Seit seinem Amtsantritt wurde Draghi immer wieder gefragt, ob die EZB den Euro für überbewertet halte. Stets antwortet Draghi nach dem Muster, die EZB sei lediglich dem Mandat der Preisstabilität verpflichtet und betreibe keine aktive Währungspolitik.
Weshalb thematisiert Draghi nun den Wechselkurs? Warum ist der Aussenwert des Euros für die EZB jetzt wichtig und früher nicht?

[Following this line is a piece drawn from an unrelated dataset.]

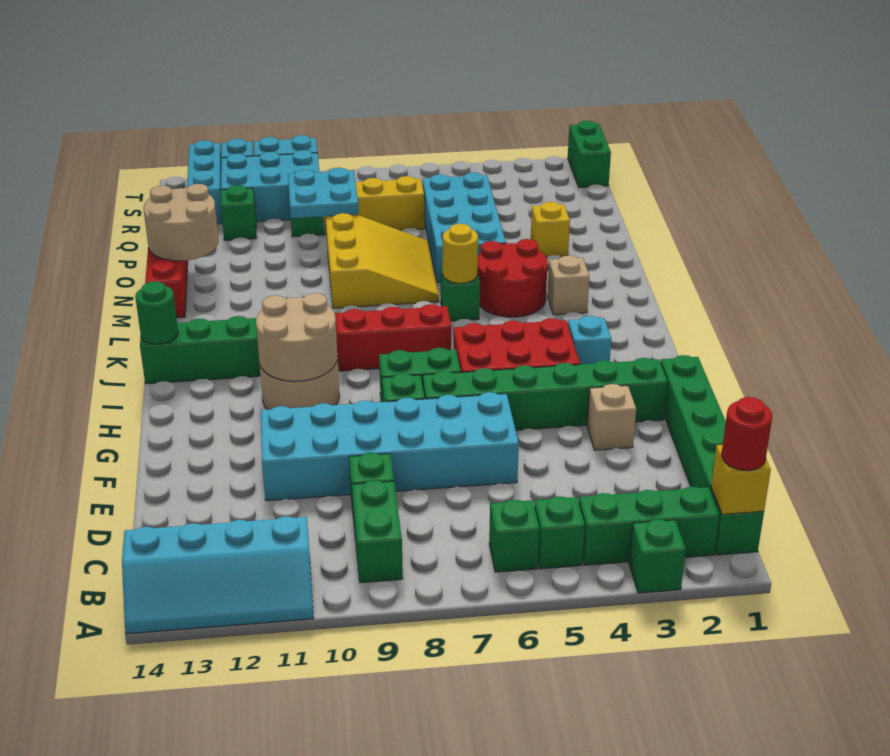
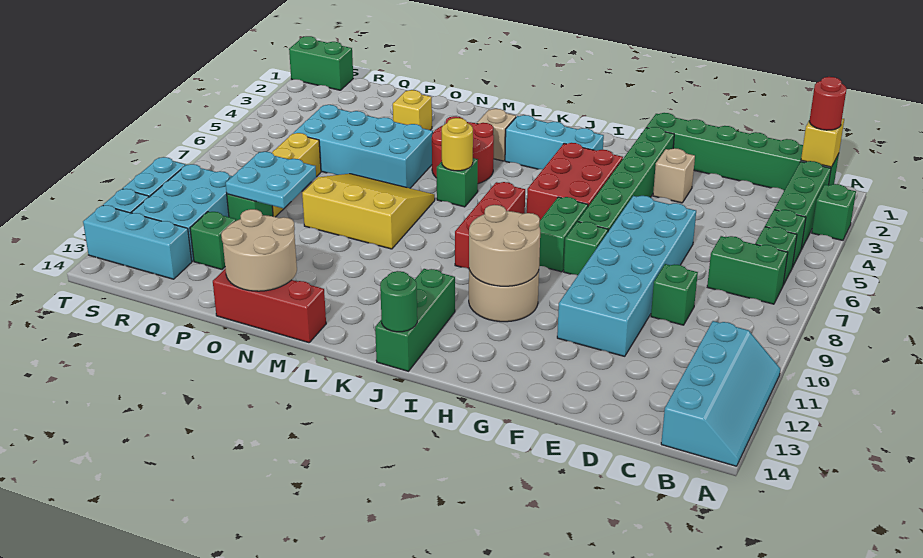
green 1x2 brick [352,480,403,583] -> green 1x2 brick moved to [707,236,788,304]
cyan 1x1 brick [568,316,611,365] -> cyan 1x3 brick [505,115,604,169]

Eine Stärkung des Wechselkurses verstärkt den Deflationsdruck in der Eurozone, weil die Importe immer günstiger werden. Besonders betroffen sind die Krisenstaaten, welche Kosten, Löhne und Preise senken müssen, um dadurch wettbewerbsfähiger zu werden. Die Logik der Währungsunion ist bekannt: Länder mit Aufholbedarf müssen einen geringeren Preisanstieg aufweisen als Kernländer wie Deutschland. Nur dann können sie wettbewerbsfähiger werden. Da aber Deutschland derzeit auch nur Inflationsraten von anderthalb Prozent verzeichnet, treibt die zu tiefe Inflation in der gesamten Eurozone einige Länder in Deflationsnähe. Besonders beunruhigend ist, dass Deflation den Prozess des Schuldenabbaus erschwert und Nationen mit grossem Schuldenüberhang des öffentlichen und privaten Sektors noch Jahre in Stagnation verharren könnten.
Rolle der Geldpolitik
Draghi bekräftige ausdrücklich seine Forward Guidance, der zufolge die EZB-Leitzinsen für längere Zeit auf dem aktuellen oder einem niedrigeren Niveau belassen werden. Die Absicht, einen akkommodierenden geldpolitischen Kurs so lange wie nötig beizubehalten, leitet sich von den mittelfristig gedämpften Inflationsaussichten ab. Die Forward Guidance hat in den Augen Draghis auch einen weiteren Effekt: Wenn sich die gegenwärtige konjunkturelle Belebung im Einklang mit den EZB-Projektionen entwickle, so werde die erhebliche Unterauslastung der Wirtschaft allmählich aufgefangen, und die Inflation werde schrittweise auf ein Niveau steigen, das näher an 2% liegt. Somit führe die Forward Guidance zu einer De-facto-Lockerung des geldpolitischen Kurses, da die Realzinsen über den Projektionszeitraum hinweg fallen dürften (Nominalzinsen bleiben tief, Inflation steigt => Realzinsen sinken).
Warum sind tiefere Realzinsen für Europa so wichtig? Während sich im Zuge der Sanierung des Bankensektors das Kreditangebot verbessern sollte, würden sinkende Realzinsen die Kreditnachfrage stützen, indem die Unternehmen mehr investierten. Eine positive Spirale aus höheren Ausgaben, höherem Wachstum und höherer Inflation käme in Schwung.
Ein wichtiger Faktor für die Entwicklung des Wechselkurses sind die Erwartungen, wie sich die Abstände der Realzinsen entwickeln werden. Mario Draghi erwartet, dass sich die Abstände zwischen den Realzinsen im Euroraum und jenen der übrigen Welt voraussichtlich verringern. Sollte das zutreffen, dürfte ceteris paribus der Euro unter Abwärtsdruck geraten und die EZB hätte eine Sorge weniger. In den vergangenen anderthalb Jahren war dem nicht so: der stakte Euro drückte die Inflationsrate nach unten.
Tatsächlich ist die Inflationsrate ohne Energie und Nahrungsmittel von 0,7% im Dezember auf 0,8% im Januar und 1,0% im Februar leicht angestiegen. Je länger die Inflation jedoch niedrig bleibt, desto höher ist die Wahrscheinlichkeit, dass unerwünschte Nebenwirkungen entstehen. Deshalb hat die EZB zusätzliche geldpolitische Sondermaßnahmen entwickelt, um diesem Eventualfall vorzubeugen, und deshalb ist sie auch bereit, bei Bedarf zu handeln. Aktuell scheinen die mittel- bis längerfristigen Inflationserwartungen auf einem Niveau verankert zu sein, das mit dem Ziel im Einklang steht, die Teuerungsrate unter, aber nahe 2% zu halten. Die Worte Draghis "Jeglichem wesentlichen Risiko, dass die Inflationserwartungen ihre Verankerung verlieren, werden wir mit zusätzlichen konventionellen geldpolitischen Maßnahmen wie auch mit Sondermaßnahmen entgegenwirken. Darüber hinaus gewinnt die Stärkung des Wechselkurses unter den Faktoren, die wir bei der Bewertung der Aussichten für die Preisstabilität heranziehen, immer mehr an Bedeutung" bedeuten im Klartext: Die EZB würde einem Höhenflug des Euros nicht tatenlos zusehen. Das ist gut so!